Records supplied:
.....
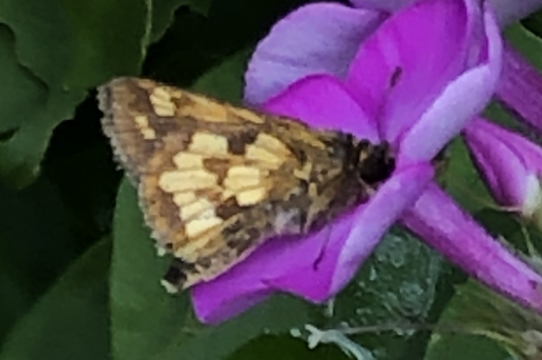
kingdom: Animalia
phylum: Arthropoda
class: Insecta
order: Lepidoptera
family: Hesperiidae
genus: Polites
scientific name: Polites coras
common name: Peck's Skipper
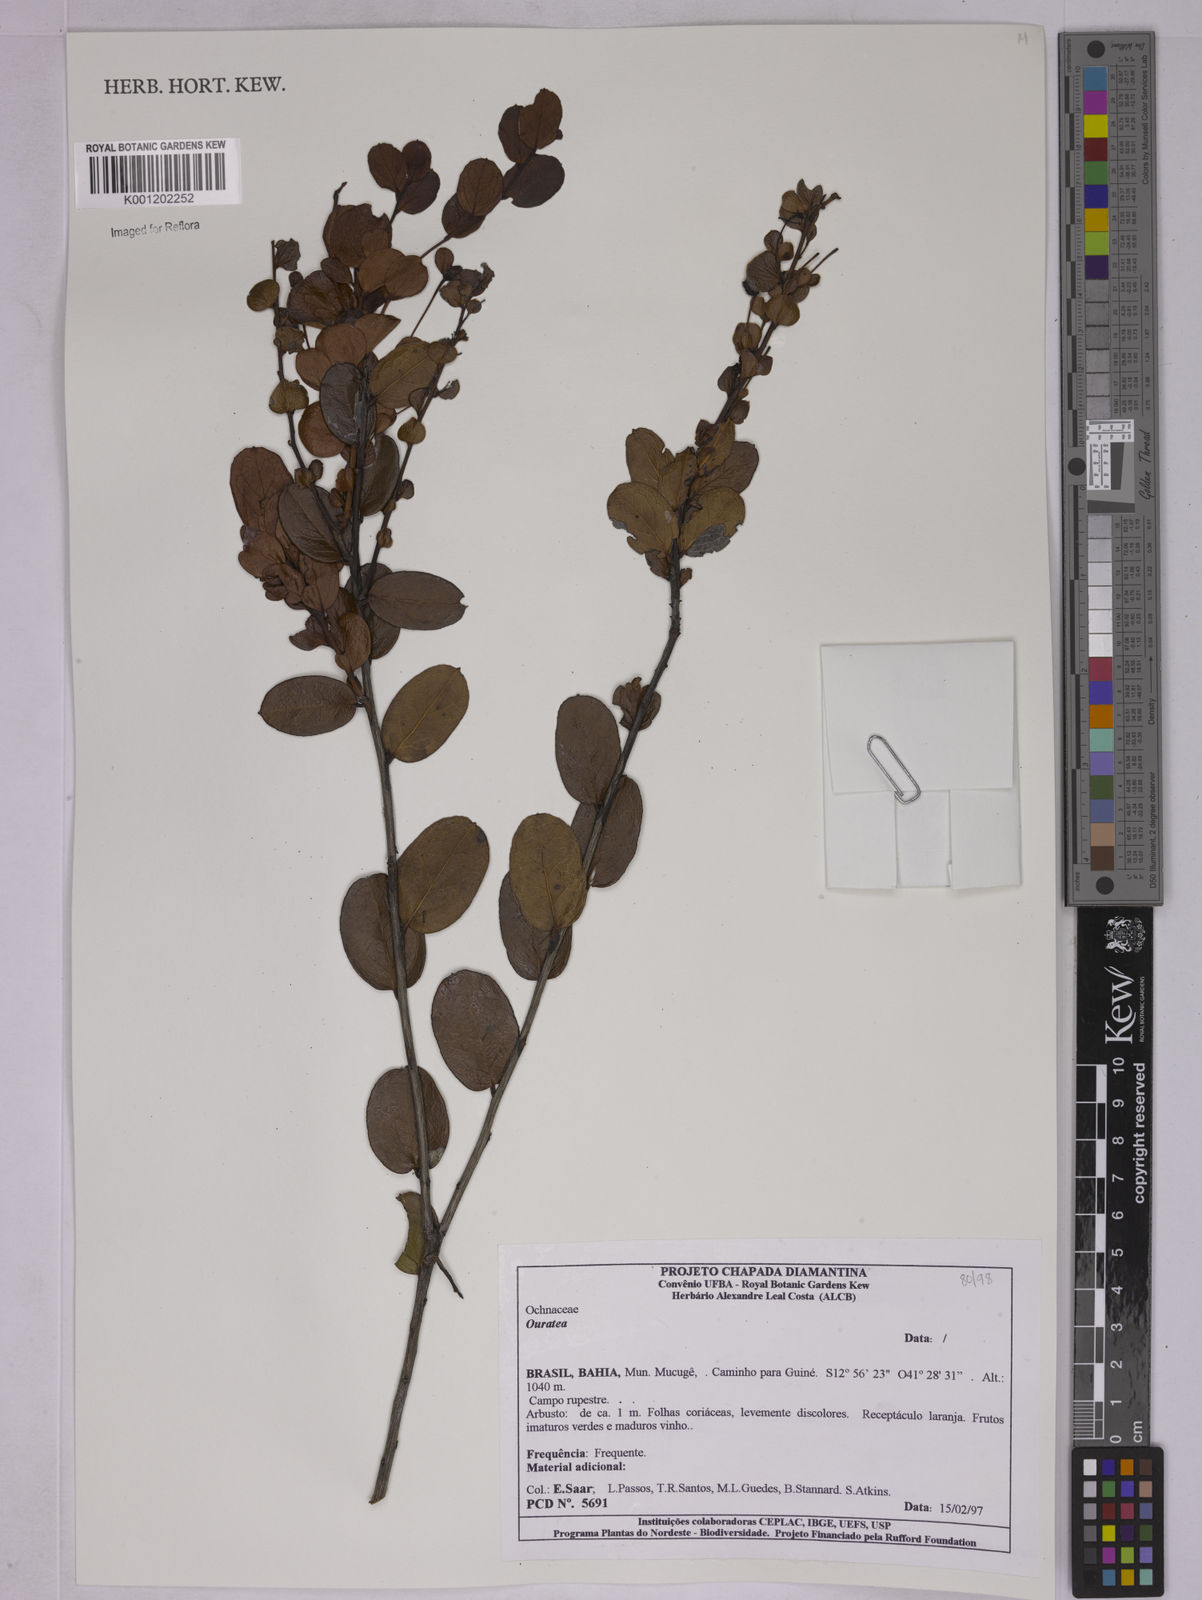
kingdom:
.....
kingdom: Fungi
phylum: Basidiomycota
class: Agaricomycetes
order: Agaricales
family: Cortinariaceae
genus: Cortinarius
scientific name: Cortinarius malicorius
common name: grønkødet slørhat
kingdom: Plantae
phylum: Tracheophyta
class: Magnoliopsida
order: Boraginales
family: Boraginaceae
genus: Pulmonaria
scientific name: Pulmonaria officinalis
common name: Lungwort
.....
Aim: Put the lines of the listing above into a numbered list, starting at the line with "common name: grønkødet slørhat" and running up to and including the line with "common name: Lungwort", and leave out any blank lines.

Full output:
1. common name: grønkødet slørhat
2. kingdom: Plantae
3. phylum: Tracheophyta
4. class: Magnoliopsida
5. order: Boraginales
6. family: Boraginaceae
7. genus: Pulmonaria
8. scientific name: Pulmonaria officinalis
9. common name: Lungwort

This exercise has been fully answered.